Question

A $2.0cm$ tall object is placed perpendicular to the principal axis of a concave lens of focal length $15cm$. At what distance from the lens, should the object be placed so that it forms an image $10cm$ from the lens? Also find the nature and size of the image formed.

Answer 1

A concave lens always produces a virtual erect image of the object. Also the image is at the same side of the object. Take sign convention and write down all the values given. Then use the lens formula to calculate the object distance from the image distance and focal length. After finding the object distance calculate the magnification produced by the lens and equate the magnification with the ratio of image height to object height to get the image height.
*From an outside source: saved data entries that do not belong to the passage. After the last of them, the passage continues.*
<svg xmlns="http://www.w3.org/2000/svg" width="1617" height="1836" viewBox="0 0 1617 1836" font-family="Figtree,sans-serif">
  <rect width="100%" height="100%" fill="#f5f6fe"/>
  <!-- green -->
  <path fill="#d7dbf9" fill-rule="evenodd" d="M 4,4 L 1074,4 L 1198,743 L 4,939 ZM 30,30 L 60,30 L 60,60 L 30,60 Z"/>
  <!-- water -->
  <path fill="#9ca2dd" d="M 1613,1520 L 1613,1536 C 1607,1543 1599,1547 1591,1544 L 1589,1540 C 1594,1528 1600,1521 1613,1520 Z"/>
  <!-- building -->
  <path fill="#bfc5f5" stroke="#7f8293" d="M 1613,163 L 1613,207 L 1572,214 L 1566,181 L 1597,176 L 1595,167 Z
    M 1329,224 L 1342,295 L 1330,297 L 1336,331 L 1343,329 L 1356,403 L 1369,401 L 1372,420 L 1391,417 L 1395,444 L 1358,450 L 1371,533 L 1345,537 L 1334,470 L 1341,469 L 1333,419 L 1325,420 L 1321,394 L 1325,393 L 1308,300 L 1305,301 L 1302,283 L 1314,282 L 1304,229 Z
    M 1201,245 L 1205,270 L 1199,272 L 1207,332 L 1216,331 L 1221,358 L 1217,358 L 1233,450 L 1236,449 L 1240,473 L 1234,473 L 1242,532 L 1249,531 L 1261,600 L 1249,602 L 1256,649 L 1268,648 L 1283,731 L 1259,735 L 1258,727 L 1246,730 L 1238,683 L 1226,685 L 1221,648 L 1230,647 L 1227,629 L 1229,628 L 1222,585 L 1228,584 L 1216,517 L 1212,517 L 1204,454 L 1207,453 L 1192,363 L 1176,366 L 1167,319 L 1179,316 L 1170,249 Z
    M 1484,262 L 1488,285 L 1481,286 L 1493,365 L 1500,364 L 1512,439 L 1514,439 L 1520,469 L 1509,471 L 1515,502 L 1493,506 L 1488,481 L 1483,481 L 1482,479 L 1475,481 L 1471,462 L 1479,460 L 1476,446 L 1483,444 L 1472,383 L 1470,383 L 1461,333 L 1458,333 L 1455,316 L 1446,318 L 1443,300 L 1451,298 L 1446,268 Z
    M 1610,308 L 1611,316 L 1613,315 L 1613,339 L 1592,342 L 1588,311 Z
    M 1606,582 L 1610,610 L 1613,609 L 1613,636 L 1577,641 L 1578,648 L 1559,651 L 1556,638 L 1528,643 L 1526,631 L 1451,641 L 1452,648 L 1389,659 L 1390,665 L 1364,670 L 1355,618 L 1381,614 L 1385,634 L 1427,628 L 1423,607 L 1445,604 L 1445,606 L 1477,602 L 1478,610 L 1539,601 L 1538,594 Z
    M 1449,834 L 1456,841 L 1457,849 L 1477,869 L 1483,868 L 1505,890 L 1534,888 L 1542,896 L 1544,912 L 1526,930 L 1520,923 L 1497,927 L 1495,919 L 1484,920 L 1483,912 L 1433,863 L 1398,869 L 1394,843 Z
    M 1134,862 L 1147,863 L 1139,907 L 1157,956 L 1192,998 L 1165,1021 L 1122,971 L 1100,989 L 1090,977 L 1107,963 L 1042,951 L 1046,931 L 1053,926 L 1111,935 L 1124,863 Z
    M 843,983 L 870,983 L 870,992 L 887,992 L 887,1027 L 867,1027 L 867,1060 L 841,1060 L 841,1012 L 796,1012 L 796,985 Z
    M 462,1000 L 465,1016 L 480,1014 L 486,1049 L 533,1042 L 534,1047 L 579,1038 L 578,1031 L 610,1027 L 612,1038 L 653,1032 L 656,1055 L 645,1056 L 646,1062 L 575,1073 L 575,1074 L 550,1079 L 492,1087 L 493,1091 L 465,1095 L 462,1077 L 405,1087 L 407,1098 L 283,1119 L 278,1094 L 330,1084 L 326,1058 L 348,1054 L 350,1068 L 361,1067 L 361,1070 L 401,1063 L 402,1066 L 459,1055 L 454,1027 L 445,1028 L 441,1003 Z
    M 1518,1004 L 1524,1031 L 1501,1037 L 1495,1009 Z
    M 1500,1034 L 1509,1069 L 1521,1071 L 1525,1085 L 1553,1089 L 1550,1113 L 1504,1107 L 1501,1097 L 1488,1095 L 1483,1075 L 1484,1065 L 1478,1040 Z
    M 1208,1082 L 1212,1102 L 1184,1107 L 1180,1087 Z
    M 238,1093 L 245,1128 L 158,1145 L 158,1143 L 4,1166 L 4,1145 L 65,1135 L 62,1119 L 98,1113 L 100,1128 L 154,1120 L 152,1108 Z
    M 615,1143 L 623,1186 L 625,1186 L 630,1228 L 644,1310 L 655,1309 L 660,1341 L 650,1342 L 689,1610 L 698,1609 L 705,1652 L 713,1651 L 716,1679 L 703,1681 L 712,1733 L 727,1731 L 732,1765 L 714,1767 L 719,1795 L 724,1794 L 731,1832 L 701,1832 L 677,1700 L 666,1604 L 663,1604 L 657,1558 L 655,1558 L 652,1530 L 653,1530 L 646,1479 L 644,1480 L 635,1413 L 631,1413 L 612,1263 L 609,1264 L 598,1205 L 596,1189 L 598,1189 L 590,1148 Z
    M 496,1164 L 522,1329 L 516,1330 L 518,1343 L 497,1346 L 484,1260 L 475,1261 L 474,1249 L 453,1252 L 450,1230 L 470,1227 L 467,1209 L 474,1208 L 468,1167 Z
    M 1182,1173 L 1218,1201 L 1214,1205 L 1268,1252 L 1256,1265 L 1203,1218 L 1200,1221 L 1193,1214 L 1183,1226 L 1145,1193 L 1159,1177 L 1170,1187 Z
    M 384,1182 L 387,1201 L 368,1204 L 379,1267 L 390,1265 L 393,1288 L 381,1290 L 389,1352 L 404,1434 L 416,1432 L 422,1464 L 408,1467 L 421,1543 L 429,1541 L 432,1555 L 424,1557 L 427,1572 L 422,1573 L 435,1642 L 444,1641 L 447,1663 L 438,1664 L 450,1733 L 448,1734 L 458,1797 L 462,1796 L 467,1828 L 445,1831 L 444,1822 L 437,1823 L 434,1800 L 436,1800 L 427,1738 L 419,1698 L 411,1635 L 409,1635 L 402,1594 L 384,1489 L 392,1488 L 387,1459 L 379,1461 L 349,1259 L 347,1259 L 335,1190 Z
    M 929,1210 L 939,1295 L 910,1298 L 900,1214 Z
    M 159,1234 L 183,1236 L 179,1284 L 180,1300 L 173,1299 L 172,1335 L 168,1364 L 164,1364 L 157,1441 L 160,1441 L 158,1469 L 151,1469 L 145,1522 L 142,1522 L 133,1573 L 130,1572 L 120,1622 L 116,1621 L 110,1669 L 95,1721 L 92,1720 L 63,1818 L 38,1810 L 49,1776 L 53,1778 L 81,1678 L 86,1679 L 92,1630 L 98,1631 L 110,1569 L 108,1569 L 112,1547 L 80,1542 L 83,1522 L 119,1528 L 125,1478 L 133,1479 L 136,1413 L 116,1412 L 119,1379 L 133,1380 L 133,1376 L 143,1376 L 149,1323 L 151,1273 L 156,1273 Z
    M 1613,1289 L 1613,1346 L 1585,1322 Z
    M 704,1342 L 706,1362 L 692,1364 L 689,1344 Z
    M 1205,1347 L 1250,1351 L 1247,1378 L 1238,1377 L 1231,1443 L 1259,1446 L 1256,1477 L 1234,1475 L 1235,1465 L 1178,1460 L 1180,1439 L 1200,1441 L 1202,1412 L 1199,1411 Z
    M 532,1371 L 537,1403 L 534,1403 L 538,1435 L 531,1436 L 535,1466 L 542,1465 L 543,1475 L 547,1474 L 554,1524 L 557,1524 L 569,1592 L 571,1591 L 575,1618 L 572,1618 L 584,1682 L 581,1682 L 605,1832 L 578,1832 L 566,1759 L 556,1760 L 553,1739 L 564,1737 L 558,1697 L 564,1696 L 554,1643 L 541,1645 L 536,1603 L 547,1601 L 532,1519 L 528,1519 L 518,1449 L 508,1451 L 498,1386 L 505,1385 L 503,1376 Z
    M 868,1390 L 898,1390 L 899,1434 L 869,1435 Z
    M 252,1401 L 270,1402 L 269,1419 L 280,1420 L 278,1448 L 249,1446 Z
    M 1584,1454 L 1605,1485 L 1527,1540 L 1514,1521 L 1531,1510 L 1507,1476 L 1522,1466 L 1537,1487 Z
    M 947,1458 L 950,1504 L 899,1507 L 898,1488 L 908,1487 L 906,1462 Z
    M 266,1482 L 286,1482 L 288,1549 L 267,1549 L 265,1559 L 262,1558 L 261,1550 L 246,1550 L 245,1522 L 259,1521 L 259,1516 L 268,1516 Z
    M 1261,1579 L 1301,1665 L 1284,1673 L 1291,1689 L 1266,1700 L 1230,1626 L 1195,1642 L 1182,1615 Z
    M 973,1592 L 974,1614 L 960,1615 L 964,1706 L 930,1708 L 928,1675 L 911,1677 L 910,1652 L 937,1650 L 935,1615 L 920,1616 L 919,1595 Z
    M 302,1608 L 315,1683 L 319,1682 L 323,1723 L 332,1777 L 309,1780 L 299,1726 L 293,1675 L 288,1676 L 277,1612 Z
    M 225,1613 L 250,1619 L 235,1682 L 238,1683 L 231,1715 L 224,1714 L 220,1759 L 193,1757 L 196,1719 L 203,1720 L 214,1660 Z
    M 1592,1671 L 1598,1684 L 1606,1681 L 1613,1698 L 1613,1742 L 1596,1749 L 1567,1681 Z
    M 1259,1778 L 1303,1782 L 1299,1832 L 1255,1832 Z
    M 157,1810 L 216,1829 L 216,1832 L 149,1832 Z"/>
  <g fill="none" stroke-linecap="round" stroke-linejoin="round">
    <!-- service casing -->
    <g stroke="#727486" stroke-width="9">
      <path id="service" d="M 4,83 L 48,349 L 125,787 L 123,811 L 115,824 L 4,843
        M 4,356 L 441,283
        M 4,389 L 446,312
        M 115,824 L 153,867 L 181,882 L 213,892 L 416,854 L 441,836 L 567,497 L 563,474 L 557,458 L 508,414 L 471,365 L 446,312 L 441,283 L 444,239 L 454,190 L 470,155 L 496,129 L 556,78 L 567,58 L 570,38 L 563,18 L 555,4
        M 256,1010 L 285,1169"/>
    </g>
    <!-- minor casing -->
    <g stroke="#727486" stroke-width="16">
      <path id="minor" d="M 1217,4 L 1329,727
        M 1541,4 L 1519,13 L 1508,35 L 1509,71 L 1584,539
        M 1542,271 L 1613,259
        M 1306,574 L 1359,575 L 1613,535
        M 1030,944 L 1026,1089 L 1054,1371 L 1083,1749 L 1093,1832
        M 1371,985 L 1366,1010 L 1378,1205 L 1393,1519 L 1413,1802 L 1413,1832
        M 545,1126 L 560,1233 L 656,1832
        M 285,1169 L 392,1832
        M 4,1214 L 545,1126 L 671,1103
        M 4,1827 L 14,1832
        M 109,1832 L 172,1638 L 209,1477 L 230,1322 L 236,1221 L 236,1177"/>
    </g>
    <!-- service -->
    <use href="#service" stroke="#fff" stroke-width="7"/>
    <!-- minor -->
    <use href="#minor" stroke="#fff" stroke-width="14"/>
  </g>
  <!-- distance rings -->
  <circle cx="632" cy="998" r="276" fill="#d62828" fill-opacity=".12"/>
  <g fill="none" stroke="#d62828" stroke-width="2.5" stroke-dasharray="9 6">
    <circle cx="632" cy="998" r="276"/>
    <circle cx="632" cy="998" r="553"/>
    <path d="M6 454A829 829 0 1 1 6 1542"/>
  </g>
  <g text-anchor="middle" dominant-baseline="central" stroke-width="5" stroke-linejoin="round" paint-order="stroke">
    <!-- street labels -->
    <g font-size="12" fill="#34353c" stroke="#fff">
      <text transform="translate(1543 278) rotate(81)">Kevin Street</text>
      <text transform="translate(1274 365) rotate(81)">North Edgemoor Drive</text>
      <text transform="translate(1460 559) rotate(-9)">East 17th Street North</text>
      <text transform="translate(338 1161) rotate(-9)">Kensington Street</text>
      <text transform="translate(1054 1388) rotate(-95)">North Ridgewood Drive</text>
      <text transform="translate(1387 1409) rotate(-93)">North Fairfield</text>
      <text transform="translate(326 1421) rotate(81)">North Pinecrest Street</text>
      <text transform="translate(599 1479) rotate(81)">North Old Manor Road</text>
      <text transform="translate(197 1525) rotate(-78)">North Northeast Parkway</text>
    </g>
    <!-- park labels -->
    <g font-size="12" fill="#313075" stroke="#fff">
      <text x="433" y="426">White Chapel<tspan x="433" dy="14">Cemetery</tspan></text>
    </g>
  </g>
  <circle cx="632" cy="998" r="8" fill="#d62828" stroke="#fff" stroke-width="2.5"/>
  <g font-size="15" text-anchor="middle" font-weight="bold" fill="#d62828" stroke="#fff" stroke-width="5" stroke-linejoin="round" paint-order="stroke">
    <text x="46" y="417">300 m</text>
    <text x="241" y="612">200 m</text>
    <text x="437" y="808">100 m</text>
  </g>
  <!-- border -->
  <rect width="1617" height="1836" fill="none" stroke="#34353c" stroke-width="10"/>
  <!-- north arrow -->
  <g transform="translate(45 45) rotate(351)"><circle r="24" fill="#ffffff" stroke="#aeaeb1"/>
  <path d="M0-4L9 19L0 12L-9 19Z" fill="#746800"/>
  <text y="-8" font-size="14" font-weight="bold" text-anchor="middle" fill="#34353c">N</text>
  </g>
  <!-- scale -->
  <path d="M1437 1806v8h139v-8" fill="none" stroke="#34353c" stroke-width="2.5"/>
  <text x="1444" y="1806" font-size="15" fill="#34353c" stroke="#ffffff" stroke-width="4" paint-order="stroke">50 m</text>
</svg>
From the magnification value you can determine the nature of image.

Formula used:
Lens formula is given by
$\dfrac{1}{v}-\dfrac{1}{u}=\dfrac{1}{f}$ .Where,
$\begin{aligned} & u=\text{ object distance from the lens} \\\ & v=\text{ image distance from the lens} \\\ & f=\text{focal length of the lens} \\\ \end{aligned}$
Magnification of lens,$m=\dfrac{h'}{h}=\dfrac{v}{u}$.where,
$\begin{aligned} & h'=\text{image height} \\\ & h=\text{object height} \\\ \end{aligned}$

Complete answer:

Given that
Height of image, $h=+2.0cm$
Focal length, $f=-10cm$ (because by sign convention the focal length of concave lens is taken to be negative)
Image distance, $v=-15cm$(because for concave lens the image is formed at left side of the lens so by sign convention the image distance will be negative)
Object distance. $u=?$

Using the lens equation we get
$\dfrac{1}{v}-\dfrac{1}{u}=\dfrac{1}{f}$
Putting the values of $f=-10cm$,$v=-15cm$we get
$\begin{aligned} & \dfrac{1}{-10}-\dfrac{1}{u}=\dfrac{1}{-15} \\\ &\Rightarrow\dfrac{1}{u}=\dfrac{1}{-10}-\left(\dfrac{1}{-15}\right)=\dfrac{1}{-10}+\dfrac{1}{15}=\dfrac{-3+2}{30}=\dfrac{-1}{30} \\\ & \Rightarrow \dfrac{1}{u}=-\dfrac{1}{30} \\\ & \Rightarrow u=-30cm \\\ \end{aligned}$

Thus the object is situated at a distance $30cm$ to the left of the mirror.
Now magnification of the lens is given by the ratio of image height to the object height. Also magnification is the ratio of image distance from the lens to the object distance from the lens. So

$\begin{aligned} & m=\dfrac{h'}{h}=\dfrac{v}{u} \\\ & \implies m=\dfrac{-10}{-30}=\dfrac{1}{3}=+0.33 \\\ \end{aligned}$

The positive sign of magnification indicates that the image is virtual erect. And the image is one-third the size of the object.
So the image is virtual, erect and diminished.

Note:
For problems involving lens and mirror the sign convention is the most important. By sign convention the object distance is always taken to be negative. If the value of magnification is negative then the nature of the image is real and inverted, and if the magnification is positive then the nature of image is virtual & erect.